## Selected passage:
Raymond Cruz (born September 10, 1964) is an American actor, best known for his starring role as Detective Julio Sanchez in the series The Closer and its spinoff Major Crimes, as well as his recurring role as drug lord Tuco Salamanca in the crime drama Breaking Bad and its prequel series Better Call Saul.

Early life
Cruz, who is of Mexican descent, grew up in East Los Angeles, California, in a neighborhood that regularly saw gang activity, and had relatives in such street gangs as Maravilla and Barrio South Gate. In an interview with The Daily Beast, Cruz stated he witnessed someone shot in front of him when he was 12 years old, noting that "his brains came out the back of his head." For his portrayal of Tuco Salamanca, he was able to relate to his experiences witnessing people who were high on meth.

Cruz has said that becoming interested in American literature early in life helped him avoid joining such gangs himself.  His favorite novel is Harper Lee's To Kill a Mockingbird. He attended East Los Angeles College.

## Data supplied:
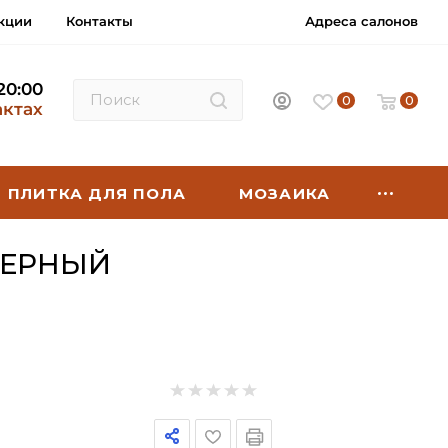
кции
Контакты
Адреса салонов
 20:00
0
0
актах
ПЛИТКА ДЛЯ ПОЛА
МОЗАИКА
ЧЕРНЫЙ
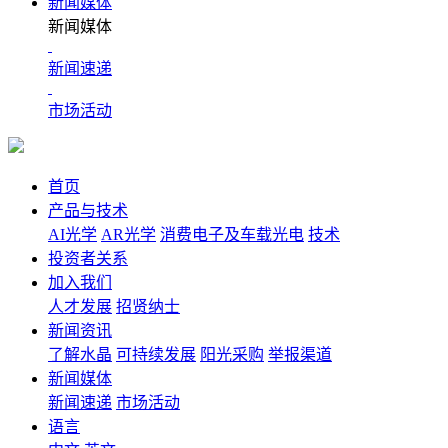
新闻媒体
新闻媒体
新闻速递
市场活动
首页
产品与技术
AI光学
AR光学
消费电子及车载光电
技术
投资者关系
加入我们
人才发展
招贤纳士
新闻资讯
了解水晶
可持续发展
阳光采购
举报渠道
新闻媒体
新闻速递
市场活动
语言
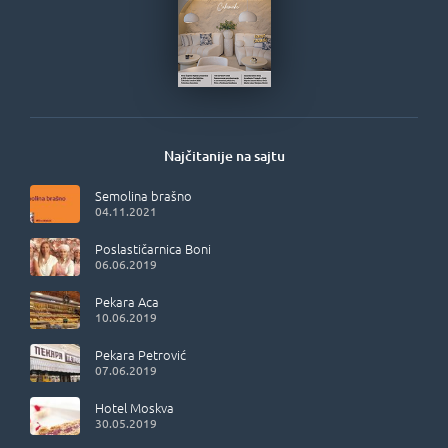
Najčitanije na sajtu
Semolina brašno
04.11.2021
Poslastičarnica Boni
06.06.2019
Pekara Aca
10.06.2019
Pekara Petrović
07.06.2019
Hotel Moskva
30.05.2019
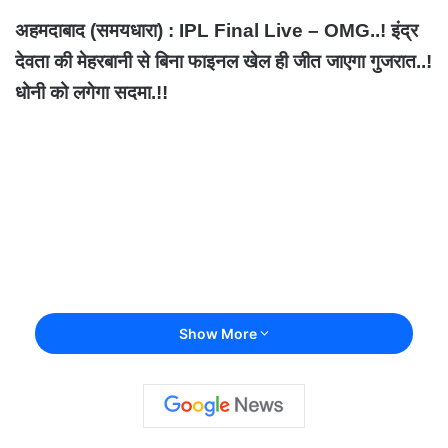
अहमदाबाद (समयधारा) : IPL Final Live – OMG..! इंद्र
देवता की मेहरबानी से बिना फाइनल खेल ही जीत जाएगा गुजरात..!
धोनी को लगेगा सदमा.!!
Show More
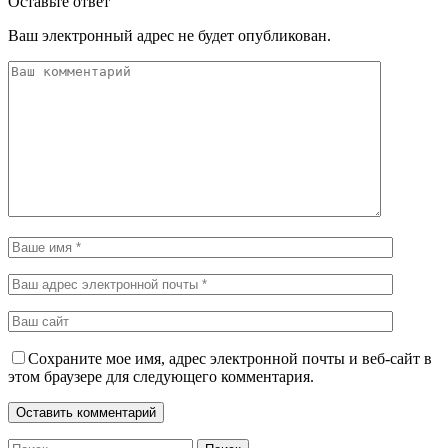
Оставьте ответ
Ваш электронный адрес не будет опубликован.
Сохраните мое имя, адрес электронной почты и веб-сайт в
этом браузере для следующего комментария.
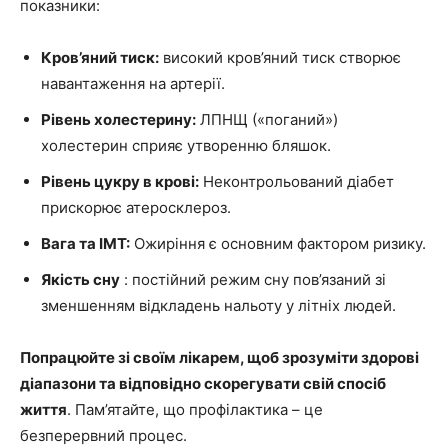
показники:
Кров’яний тиск:
високий кров’яний тиск створює
навантаження на артерії.
Рівень холестерину:
ЛПНЩ («поганий»)
холестерин сприяє утворенню бляшок.
Рівень цукру в крові:
Неконтрольований діабет
прискорює атеросклероз.
Вага та ІМТ:
Ожиріння є основним фактором ризику.
Якість сну
: постійний режим сну пов’язаний зі
зменшенням відкладень нальоту у літніх людей.
Попрацюйте зі своїм лікарем, щоб зрозуміти здорові
діапазони та відповідно скорегувати свій спосіб
життя
. Пам’ятайте, що профілактика – це
безперервний процес.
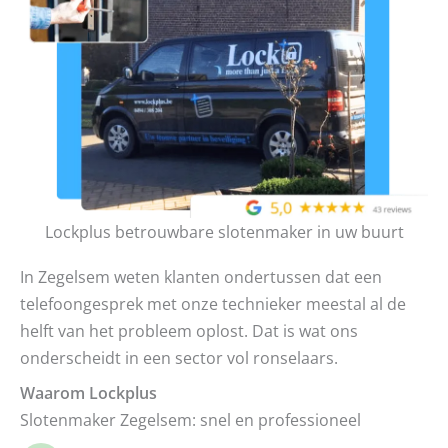
Lockplus betrouwbare slotenmaker in uw buurt
In Zegelsem weten klanten ondertussen dat een
telefoongesprek met onze technieker meestal al de
helft van het probleem oplost. Dat is wat ons
onderscheidt in een sector vol ronselaars.
Waarom Lockplus
Slotenmaker Zegelsem: snel en professioneel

## Exercise set:
a) According to the text about Raymond Cruz, what is his favorite novel?
b) Using the text about Raymond Cruz, explain what he credits with keeping him out of the street gangs in his neighborhood.
c) From the text about Raymond Cruz, copy word for word the part that opens with the words containing "Raymond Cruz (born" and closes with "Better Call Saul.".

## Answers provided:
a) His favorite novel is Harper Lee's To Kill a Mockingbird.

b) Cruz has said that becoming interested in American literature early in life helped him avoid joining the gangs himself.

c)
Raymond Cruz (born September 10, 1964) is an American actor, best known for his starring role as Detective Julio Sanchez in the series The Closer and its spinoff Major Crimes, as well as his recurring role as drug lord Tuco Salamanca in the crime drama Breaking Bad and its prequel series Better Call Saul.